On a un ministre de l'Agriculture qui ne cesse, dans ses interventions radio et télévisées, de dire que le vin n'est pas un alcool comme les autres. Je peux vous garantir que le foie est incapable de reconnaître si les molécules d'alcool qui lui arrivent proviennent du vin, de la bière, ou d'une autre boisson. Une lettre du président de la République à "Vin et société", qui est une société de lobbying en faveur du vin, pour dire que ce sont des acteurs crédibles de la prévention, c'est vraiment reconnaître que le loup puisse éduquer les moutons, et que ces moutons-là, il ne suffit pas de les tondre, mais qu'on peut aussi les dévorer. La ministre de la Santé, à chaque fois qu'elle essaye de répondre au ministre de l'Agriculture, finalement, le fait une fois et ne revient plus sur le sujet. Des parlementaires essayent actuellement de rétablir la consommation d'alcool dans les stades, ce qui est quand même un comble ! C'est oublier, il y a trente ans, le drame du stade du Heysel en Belgique [drame survenu en mai 1985 à Bruxelles, des grilles se sont effondrées sous les pressions de supporteurs], qui a tué des dizaines de personnes. Et nous avons l'exemple d'un fond que l'on a eu beaucoup de mal à créer, un fonds tabac, qui était sur une taxe sur la filière tabac, qui est étendue à l'ensemble des addictions, l'alcool notamment, et la filière alcool ne cotise rien pour alimenter ce fonds. Vous connaissez ce pictogramme qui recommande aux femmes enceintes de ne pas boire ? Ce pictogramme est tout petit, invisible, difficile à comprendre, et cela fait des années que le ministère de la Santé essaye d'obtenir une décision pour qu'il soit beaucoup plus visible.

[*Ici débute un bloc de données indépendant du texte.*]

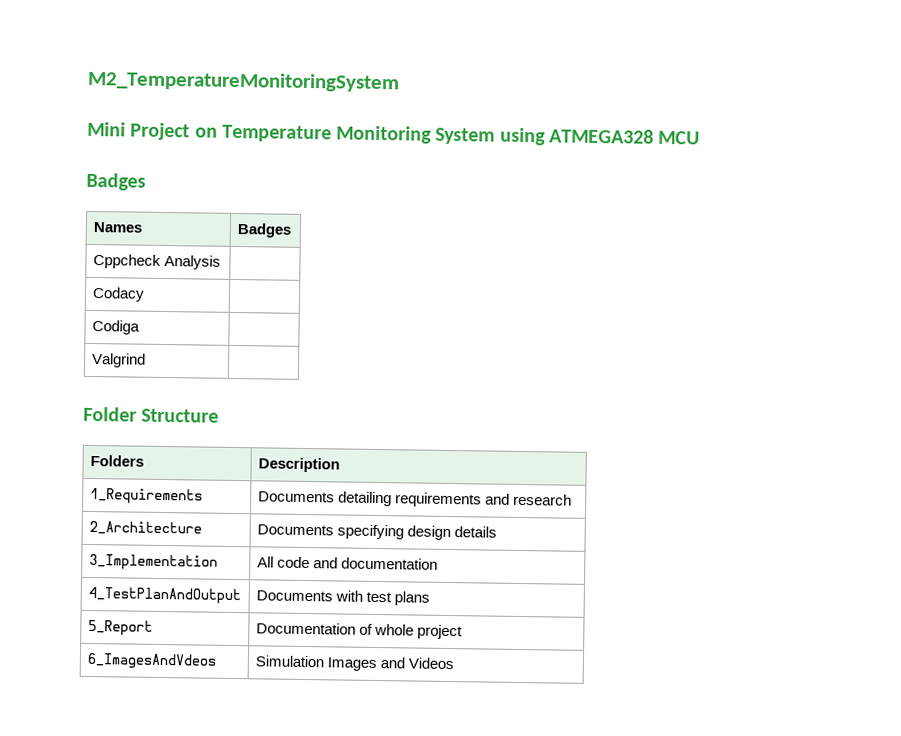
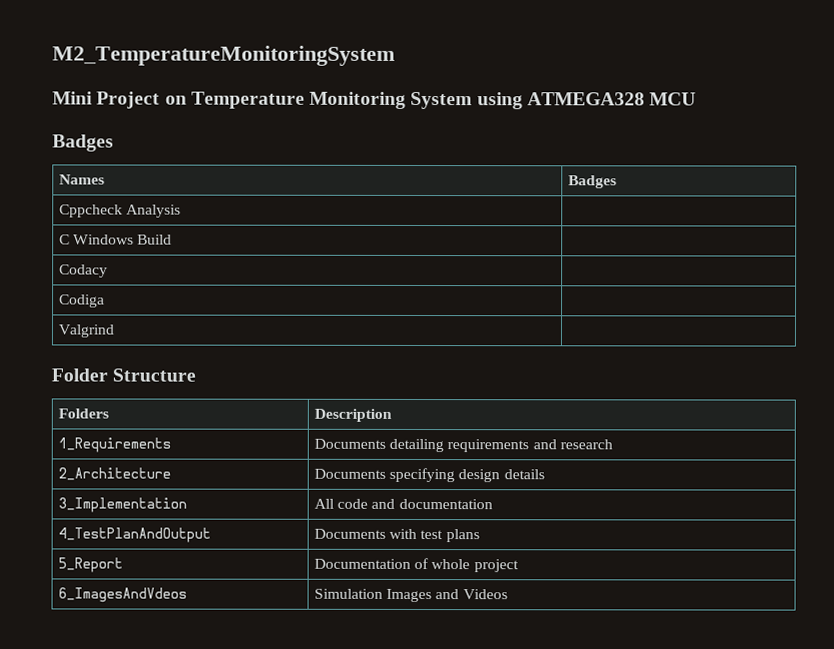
(221, 262) none -> [59,234,173,245] // C Windows Build |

Cela changerait-il la donne ?

Oui, totalement, parce qu'il faut vraiment, dans la société française, changer l'image de l'alcool. Ça ne veut pas dire que tout le monde doit être abstinent. Le repère de consommation, maintenant, est de dire qu'il ne faut pas dépasser dix verres par semaine, deux verres par jour, et ne pas consommer tous les jours. Tout le monde est d'accord maintenant pour avoir une action efficace, pour dire qu'il faut limiter la publicité, notamment qu'elle ne soit pas universelle à la radio et la télévision et ailleurs, et indiquer sur les contenants la quantité d'alcool. Le minimum est que les gens sachent au moins la quantité, pas seulement le degré. Une chose absolument extraordinaire que j'ai découverte il n'y a pas si longtemps est qu'il n'y a pas les mentions caloriques des boissons alcooliques. Or, un verre de vin, de bière, ce sont 70 calories, c'est particulièrement dissuasif pour ceux qui veulent garder la ligne (...) Nous avons la taxation des boissons alcooliques : ça fonctionne dans tous les pays. Ça ne veut pas dire que les sommes doivent être énormes, mais le vin est pratiquement exempté, c'est une toute petite taxe ridicule. Une taxe sur les boissons alcooliques au gramme d'alcool serait déjà un progrès.